Uspokajanie przyjaciela
Pomimo wzbierającej w nim paniki, Brendan starał się zachować spokój, próbując uspokoić swojego towarzysza. “John, uspokój się. Łódź nie nabiera wody, więc nie toniemy. Wygląda to na celowe działanie” Ale te słowa nie wystarczyły, by uspokoić Johna, który wpatrywał się w powoli zanurzającą się łódź. “Jeśli to celowe, to kto do cholery to robi?” zapytał drżącym głosem, gdy cień strachu zaczął wkradać się do ich umysłów.

Uspokój przyjaciela
Panika jest tutaj
W ciągu kilku chwil obaj mężczyźni wpadli w stan narastającej paniki, nawet Brendan, który starał się zachować spokój tak długo, jak to możliwe.
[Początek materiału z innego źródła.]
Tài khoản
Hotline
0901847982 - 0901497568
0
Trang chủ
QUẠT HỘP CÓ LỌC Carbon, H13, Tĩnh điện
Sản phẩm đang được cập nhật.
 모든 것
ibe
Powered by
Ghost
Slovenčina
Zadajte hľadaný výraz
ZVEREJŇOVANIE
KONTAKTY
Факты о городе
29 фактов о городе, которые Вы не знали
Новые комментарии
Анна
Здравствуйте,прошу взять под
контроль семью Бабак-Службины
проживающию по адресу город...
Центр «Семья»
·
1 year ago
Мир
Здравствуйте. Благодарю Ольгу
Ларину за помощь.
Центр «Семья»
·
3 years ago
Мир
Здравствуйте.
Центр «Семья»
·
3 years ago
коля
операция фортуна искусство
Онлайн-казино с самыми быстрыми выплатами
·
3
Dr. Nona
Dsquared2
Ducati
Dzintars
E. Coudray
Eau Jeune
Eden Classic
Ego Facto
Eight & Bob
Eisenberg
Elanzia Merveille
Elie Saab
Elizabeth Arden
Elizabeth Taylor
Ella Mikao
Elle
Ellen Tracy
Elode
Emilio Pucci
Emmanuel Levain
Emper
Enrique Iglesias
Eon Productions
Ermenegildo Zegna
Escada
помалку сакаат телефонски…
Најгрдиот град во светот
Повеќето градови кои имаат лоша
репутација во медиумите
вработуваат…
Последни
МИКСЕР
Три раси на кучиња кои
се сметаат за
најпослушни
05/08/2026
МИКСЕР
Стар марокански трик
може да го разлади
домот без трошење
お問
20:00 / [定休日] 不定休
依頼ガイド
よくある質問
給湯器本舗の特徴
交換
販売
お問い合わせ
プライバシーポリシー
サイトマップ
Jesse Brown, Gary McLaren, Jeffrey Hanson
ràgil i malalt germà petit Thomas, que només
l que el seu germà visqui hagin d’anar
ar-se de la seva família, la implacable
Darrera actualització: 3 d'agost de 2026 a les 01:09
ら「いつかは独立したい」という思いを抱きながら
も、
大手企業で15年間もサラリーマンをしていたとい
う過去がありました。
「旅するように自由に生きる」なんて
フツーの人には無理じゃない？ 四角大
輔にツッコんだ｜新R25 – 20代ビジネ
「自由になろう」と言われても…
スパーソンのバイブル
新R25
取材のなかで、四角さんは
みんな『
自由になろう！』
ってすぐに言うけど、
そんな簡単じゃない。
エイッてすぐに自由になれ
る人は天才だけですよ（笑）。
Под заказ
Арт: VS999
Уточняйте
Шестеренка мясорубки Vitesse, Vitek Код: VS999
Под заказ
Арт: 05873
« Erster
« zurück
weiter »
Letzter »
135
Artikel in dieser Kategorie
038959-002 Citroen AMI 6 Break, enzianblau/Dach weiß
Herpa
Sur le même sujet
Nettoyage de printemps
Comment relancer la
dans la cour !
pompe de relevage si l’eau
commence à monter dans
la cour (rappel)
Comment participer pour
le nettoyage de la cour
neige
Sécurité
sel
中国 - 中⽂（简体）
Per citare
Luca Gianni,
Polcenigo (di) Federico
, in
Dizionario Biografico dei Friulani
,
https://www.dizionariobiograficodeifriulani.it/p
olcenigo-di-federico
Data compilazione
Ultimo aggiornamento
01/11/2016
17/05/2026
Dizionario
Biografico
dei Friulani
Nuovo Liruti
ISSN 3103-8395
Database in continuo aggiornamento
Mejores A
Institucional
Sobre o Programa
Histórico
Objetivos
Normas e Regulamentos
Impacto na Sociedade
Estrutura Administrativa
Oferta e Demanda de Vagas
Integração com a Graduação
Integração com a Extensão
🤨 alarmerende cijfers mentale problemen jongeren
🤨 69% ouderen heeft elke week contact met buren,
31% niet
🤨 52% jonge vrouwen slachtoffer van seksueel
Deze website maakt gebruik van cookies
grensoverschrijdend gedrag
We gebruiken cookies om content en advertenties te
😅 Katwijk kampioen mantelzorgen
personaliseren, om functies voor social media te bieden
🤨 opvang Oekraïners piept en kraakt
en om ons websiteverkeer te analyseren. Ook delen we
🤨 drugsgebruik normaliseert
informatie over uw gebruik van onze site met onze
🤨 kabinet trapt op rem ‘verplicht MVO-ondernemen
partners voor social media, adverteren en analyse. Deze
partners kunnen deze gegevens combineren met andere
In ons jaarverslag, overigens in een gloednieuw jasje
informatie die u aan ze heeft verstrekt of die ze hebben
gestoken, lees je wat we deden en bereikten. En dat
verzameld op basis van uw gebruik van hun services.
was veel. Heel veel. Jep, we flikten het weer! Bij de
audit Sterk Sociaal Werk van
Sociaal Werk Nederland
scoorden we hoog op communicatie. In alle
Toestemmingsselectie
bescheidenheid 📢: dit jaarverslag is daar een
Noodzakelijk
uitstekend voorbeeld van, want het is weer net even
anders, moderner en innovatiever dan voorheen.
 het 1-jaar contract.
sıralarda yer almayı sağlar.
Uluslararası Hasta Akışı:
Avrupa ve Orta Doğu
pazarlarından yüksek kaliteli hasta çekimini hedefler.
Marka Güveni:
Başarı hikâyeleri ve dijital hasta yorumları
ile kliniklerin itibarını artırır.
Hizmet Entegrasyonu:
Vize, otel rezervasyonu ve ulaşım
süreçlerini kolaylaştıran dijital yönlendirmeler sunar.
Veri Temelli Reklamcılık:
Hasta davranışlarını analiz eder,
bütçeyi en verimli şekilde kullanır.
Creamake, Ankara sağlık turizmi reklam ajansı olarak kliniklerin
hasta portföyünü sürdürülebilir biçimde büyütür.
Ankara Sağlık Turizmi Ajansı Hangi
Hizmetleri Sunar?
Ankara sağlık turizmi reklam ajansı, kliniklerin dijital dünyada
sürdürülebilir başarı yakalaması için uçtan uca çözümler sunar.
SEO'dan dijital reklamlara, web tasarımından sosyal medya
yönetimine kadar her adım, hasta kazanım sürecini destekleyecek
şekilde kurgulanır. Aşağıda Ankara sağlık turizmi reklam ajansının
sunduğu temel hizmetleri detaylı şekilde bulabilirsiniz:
Z sercem w gardle desperacko uderzali w metalowy właz nad nimi, próbując go podnieść, ale drzwi ani drgnęły. Frustracja rosła z każdą nieudaną próbą. Bezskutecznie. Kilka sekund później łódź całkowicie się zanurzyła, pozostawiając Brendana i Johna uwięzionych w głębokiej ciemności oceanu, bez możliwości ucieczki.